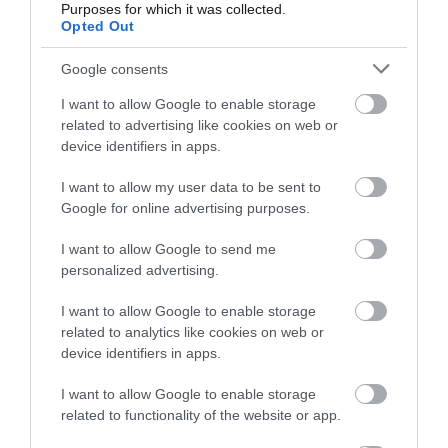
Μύκονος: Έψαχναν τσάντα και
Purposes for which it was collected.
Rolex αξίας 75.000 ευρώ – Η
Opted Out
ανακάλυψη κάτω από τα βράχια
05.08.2026 | 17:40
Google consents
I want to allow Google to enable storage
Τρόμος στην Εύβοια: Δύο
άγνωστοι εισέβαλαν σε σπίτι
related to advertising like cookies on web or
μέσα στη νύχτα – Δείτε τι
device identifiers in apps.
άρπαξαν
05.08.2026 | 17:20
I want to allow my user data to be sent to
Google for online advertising purposes.
I want to allow Google to send me
personalized advertising.
I want to allow Google to enable storage
related to analytics like cookies on web or
device identifiers in apps.
I want to allow Google to enable storage
related to functionality of the website or app.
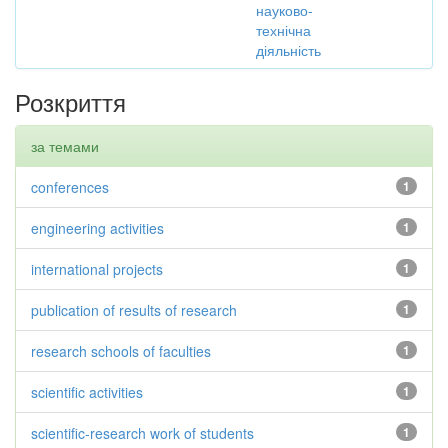
науково-
технічна
діяльність
Розкриття
за темами
conferences
1
engineering activities
1
international projects
1
publication of results of research
1
research schools of faculties
1
scientific activities
1
scientific-research work of students
1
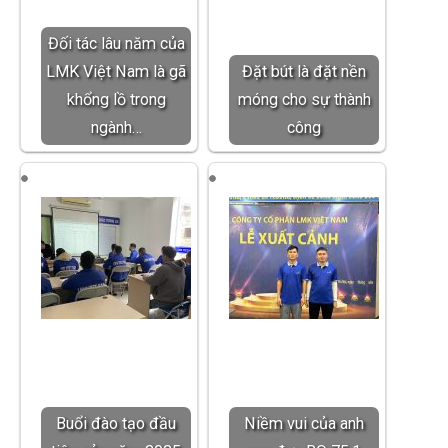
Đối tác lâu năm của
LMK Việt Nam là gã
Đặt bút là đặt nền
khổng lồ trong
móng cho sự thành
ngành…
công
Buổi đào tạo đầu
Niềm vui của anh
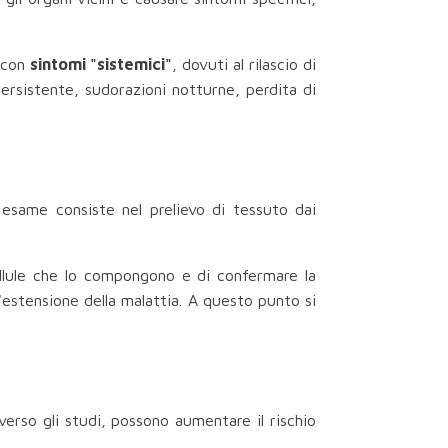
i con
sintomi "sistemici"
, dovuti al rilascio di
ersistente, sudorazioni notturne, perdita di
esame consiste nel prelievo di tessuto dai
ellule che lo compongono e di confermare la
'estensione della malattia. A questo punto si
averso gli studi, possono aumentare il rischio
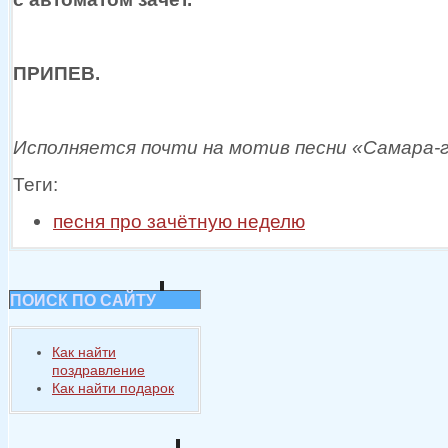
ПРИПЕВ.
Исполняется почти
на мотив
песни
«Самара-
Теги:
песня про зачётную неделю
ПОИСК ПО САЙТУ
Как найти
поздравление
Как найти подарок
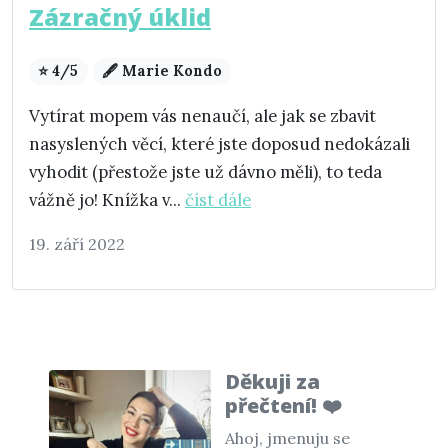
Zázračný úklid
⭐ 4/5
🖋️ Marie Kondo
Vytírat mopem vás nenaučí, ale jak se zbavit
nasyslených věcí, které jste doposud nedokázali
vyhodit (přestože jste už dávno měli), to teda
vážně jo! Knížka v...
číst dále
19. září 2022
Děkuji za
přečtení! ❤️
Ahoj, jmenuju se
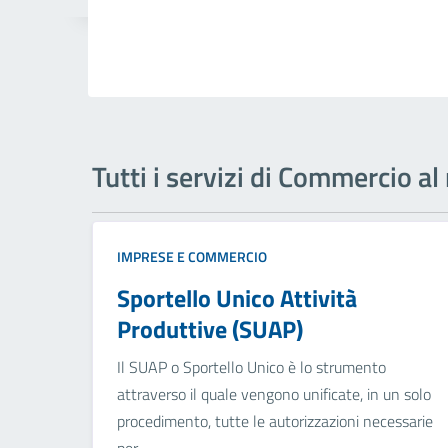
Tutti i servizi di Commercio a
IMPRESE E COMMERCIO
Sportello Unico Attività
Produttive (SUAP)
Il SUAP o Sportello Unico è lo strumento
attraverso il quale vengono unificate, in un solo
procedimento, tutte le autorizzazioni necessarie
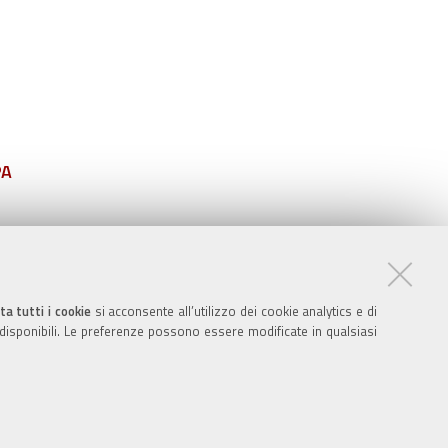
PA
ta tutti i cookie
si acconsente all’utilizzo dei cookie analytics e di
 disponibili. Le preferenze possono essere modificate in qualsiasi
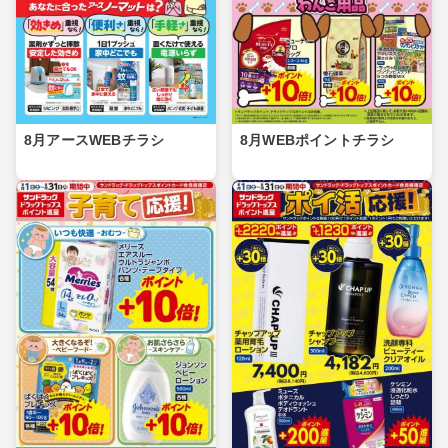
8月アースWEBチラシ
8月WEBポイントチラシ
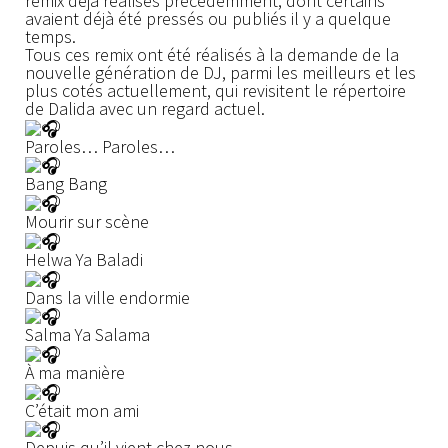
remix déjà réalisés précédemment, dont certains
avaient déjà été pressés ou publiés il y a quelque
temps.
Tous ces remix ont été réalisés à la demande de la
nouvelle génération de DJ, parmi les meilleurs et les
plus cotés actuellement, qui revisitent le répertoire
de Dalida avec un regard actuel.
Paroles… Paroles…
Bang Bang
Mourir sur scène
Helwa Ya Baladi
Dans la ville endormie
Salma Ya Salama
À ma manière
C’était mon ami
Depuis qu’il vient chez nous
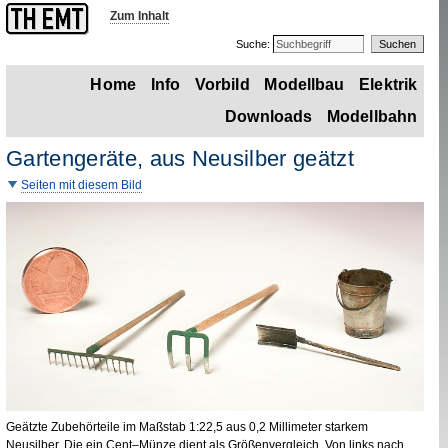
Zum Inhalt
Suche:
Home
Info
Vorbild
Modellbau
Elektrik
Downloads
Modellbahn
Gartengeräte, aus Neusilber geätzt
Seiten mit diesem Bild
Geätzte Zubehörteile im Maßstab 1
:
22,5 aus 0,2 Millimeter starkem
Neusilber. Die ein
Cent
–Münze dient als Größenvergleich. Von links nach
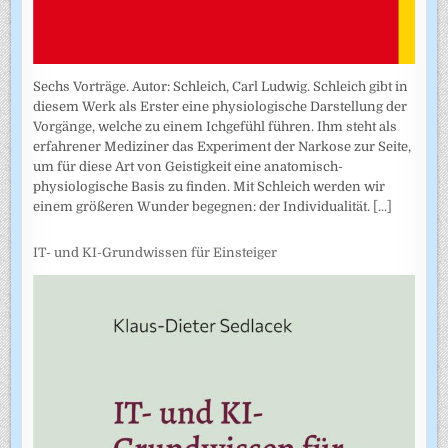
Sechs Vorträge. Autor: Schleich, Carl Ludwig. Schleich gibt in
diesem Werk als Erster eine physiologische Darstellung der
Vorgänge, welche zu einem Ichgefühl führen. Ihm steht als
erfahrener Mediziner das Experiment der Narkose zur Seite,
um für diese Art von Geistigkeit eine anatomisch-
physiologische Basis zu finden. Mit Schleich werden wir
einem größeren Wunder begegnen: der Individualität.
[...]
IT- und KI-Grundwissen für Einsteiger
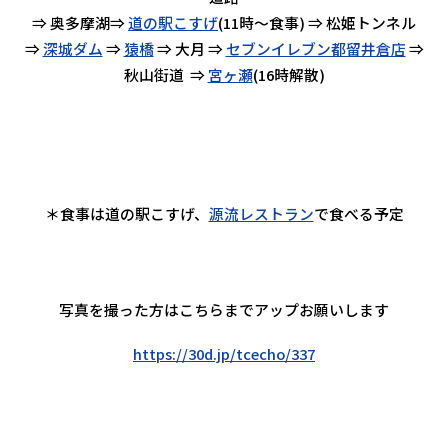
⇒ 奥多摩湖⇒
道の駅こすげ
(11時～食事) ⇒ 松姫トンネル
⇒
深城ダム
⇒
猿橋
⇒ 大月 ⇒
セブンイレブン都留井倉店
⇒
秋山街道 ⇒
宮ヶ瀬
(16時解散)
＊食事は道の駅こすげ、
源流レストラン
で食べる予定
写真を撮った方はこちらまでアップお願いします
https://30d.jp/tcecho/337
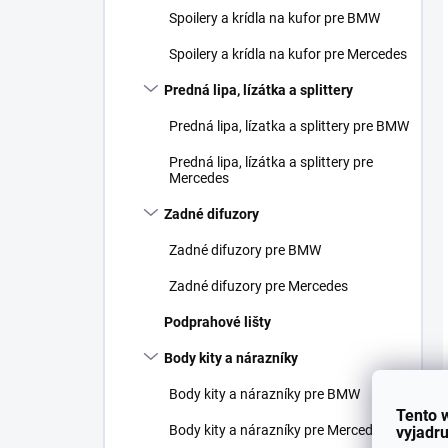
Spoilery a krídla na kufor pre BMW
Spoilery a krídla na kufor pre Mercedes
Predná lipa, lízátka a splittery
Predná lipa, lízatka a splittery pre BMW
Predná lipa, lízátka a splittery pre
Mercedes
Zadné difuzory
Zadné difuzory pre BMW
Zadné difuzory pre Mercedes
Podprahové lišty
Body kity a nárazníky
Body kity a nárazníky pre BMW
Tento 
Body kity a nárazníky pre Mercedes
vyjadru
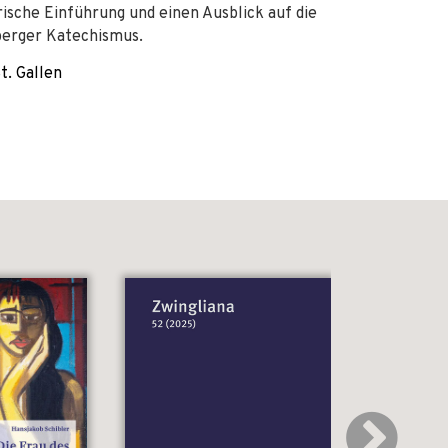
rische Einführung und einen Ausblick auf die
berger Katechismus.
t. Gallen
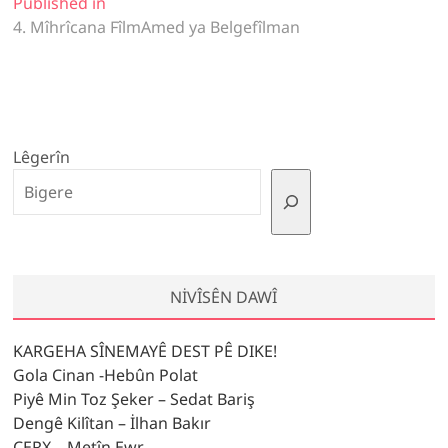
Yazı
Published in
4. Mîhrîcana FîlmAmed ya Belgefîlman
gezinmesi
Lêgerîn
NIVÎSÊN DAWÎ
KARGEHA SÎNEMAYÊ DEST PÊ DIKE!
Gola Cinan -Hebûn Polat
Piyê Min Toz Şeker – Sedat Bariş
Dengê Kilîtan – İlhan Bakır
ÇERX – Metîn Ewr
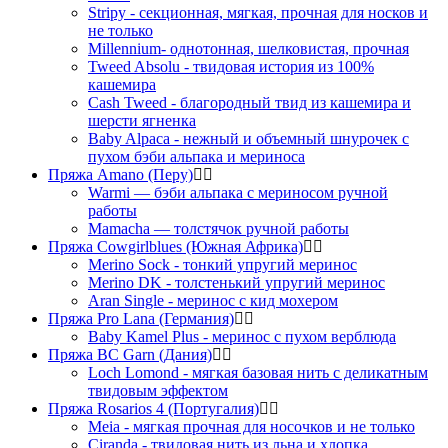
Stripy - секционная, мягкая, прочная для носков и
не только
Millennium- однотонная, шелковистая, прочная
Tweed Absolu - твидовая история из 100%
кашемира
Cash Tweed - благородный твид из кашемира и
шерсти ягненка
Baby Alpaca - нежный и объемный шнурочек с
пухом бэби альпака и мериноса
Пряжа Amano (Перу)
Warmi — бэби альпака с мериносом ручной
работы
Mamacha — толстячок ручной работы
Пряжа Cowgirlblues (Южная Африка)
Merino Sock - тонкий упругий меринос
Merino DK - толстенький упругий меринос
Aran Single - меринос с кид мохером
Пряжа Pro Lana (Германия)
Baby Kamel Plus - меринос с пухом верблюда
Пряжа BC Garn (Дания)
Loch Lomond - мягкая базовая нить с деликатным
твидовым эффектом
Пряжа Rosarios 4 (Португалия)
Meia - мягкая прочная для носочков и не только
Ciranda - твидовая нить из льна и хлопка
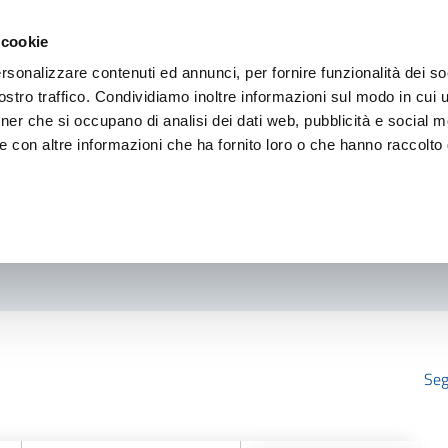
 cookie
rsonalizzare contenuti ed annunci, per fornire funzionalità dei so
stro traffico. Condividiamo inoltre informazioni sul modo in cui ut
tner che si occupano di analisi dei dati web, pubblicità e social m
e con altre informazioni che ha fornito loro o che hanno raccolto
Seg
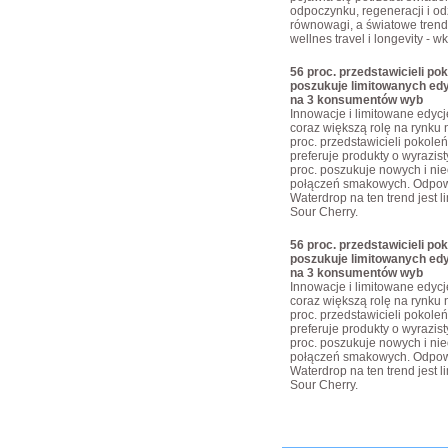
odpoczynku, regeneracji i o
równowagi, a światowe trendy
wellnes travel i longevity - w
56 proc. przedstawicieli pok
poszukuje limitowanych edy
na 3 konsumentów wyb
Innowacje i limitowane edyc
coraz większą rolę na rynku 
proc. przedstawicieli pokoleń
preferuje produkty o wyrazis
proc. poszukuje nowych i ni
połączeń smakowych. Odpow
Waterdrop na ten trend jest 
Sour Cherry.
56 proc. przedstawicieli pok
poszukuje limitowanych edy
na 3 konsumentów wyb
Innowacje i limitowane edyc
coraz większą rolę na rynku 
proc. przedstawicieli pokoleń
preferuje produkty o wyrazis
proc. poszukuje nowych i ni
połączeń smakowych. Odpow
Waterdrop na ten trend jest 
Sour Cherry.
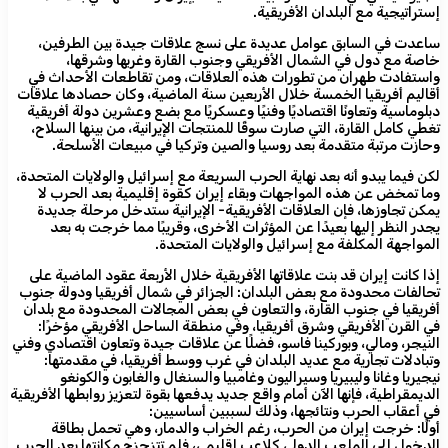
إستراتيجية مع البلدان الأفريقية.
ساعدت في السابق عوامل عديدة على نسج علاقات جيدة بين الطرفين،
خاصة مع دول في الشمال الأفريقي وجنوب القارة وغربها وشرقها،
واستفادت طهران من تطورات هذه العلاقات، ومن تقاطعات الأحداث في
أقاليم أفريقيا الخمسة خلال الأربعين سنة الماضية، وكان حصادها علاقات
دبلوماسية وتعاونًا اقتصاديًا وفنيًا وعسكريًا مع بضع وعشرين دولة أفريقية
تغطي كامل القارة، التي صارت سوقًا للمنتجات الإيرانية، من بينها السلاح،
وحازت مرتبة متقدمة بعد روسيا والصين وتركيا في مبيعات الأسلحة.
لكن فيما يبدو أنه بعد نهاية الحرب السريعة مع إسرائيل والولايات المتحدة،
وما تمخض عن هذه المواجهات وبقاء إيران كقوة إقليمية بعد الحرب لا
يمكن تجاوزها، فإن العلاقات الأفريقية- الإيرانية ستدخل مرحلة جديدة
يجدر النظر إليها بعيدًا عن المؤثرات الأخرى، وقريبًا مما خرجت به بعد
المواجهة المكلفة مع إسرائيل والولايات المتحدة.
إذا كانت إيران قد بنت علاقاتها الأفريقية خلال الأربعة عقود الماضية على
تحالفات محدودة مع بعض البلدان: الجزائر في شمال أفريقيا ودولة جنوب
أفريقيا في جنوب القارة، والتعاون في بعض المجالات المحدودة مع بلدان
في القرن الأفريقي وشرق أفريقيا، وفي منطقة الساحل الأفريقي مؤخرًا:
النيجر، ومالي، وبوركينا فاسو، فضلًا عن علاقات جيدة وتعاون اقتصادي وفني
وتبادلات تجارية مع عديد البلدان في غرب ووسط أفريقيا، في مقدمتها:
نيجيريا وغانا وليبيريا وسيراليون وغامبيا والسنغال والغابون والكونغو
الديمقراطية، فإنها الآن أمام واقع جديد يدفعها بقوة لتعزيز روابطها الأفريقية
في أعقاب الحرب ونتائجها، وذلك لسببين أساسيين:
أولًا: خرجت إيران من الحرب، رغم الخراب والدمار، وهي تحمل بطاقة
الدخول إلى الملعب الدولي كلاعب إقليمي، فلم تتزحزح مكانتها بعد الحرب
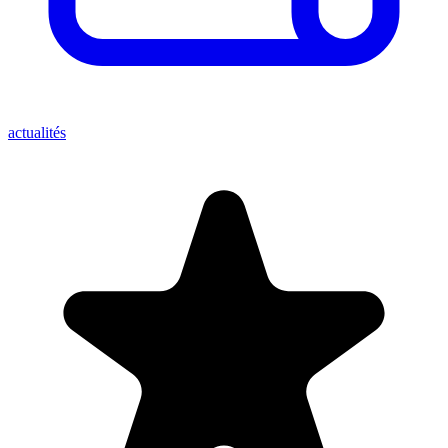
actualités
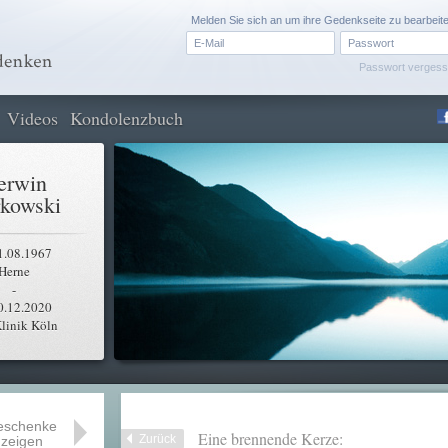
Melden Sie sich an um ihre Gedenkseite zu bearbeit
Passwort verges
Videos
Kondolenzbuch
erwin
kowski
1.08.1967
Herne
-
0.12.2020
linik Köln
eschenke
Eine brennende Kerze:
Zurück
zeigen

* Requirement: Go through the entries above and count each line that contains the string "Predná". Reply only with the total.

* Reply to the task: 3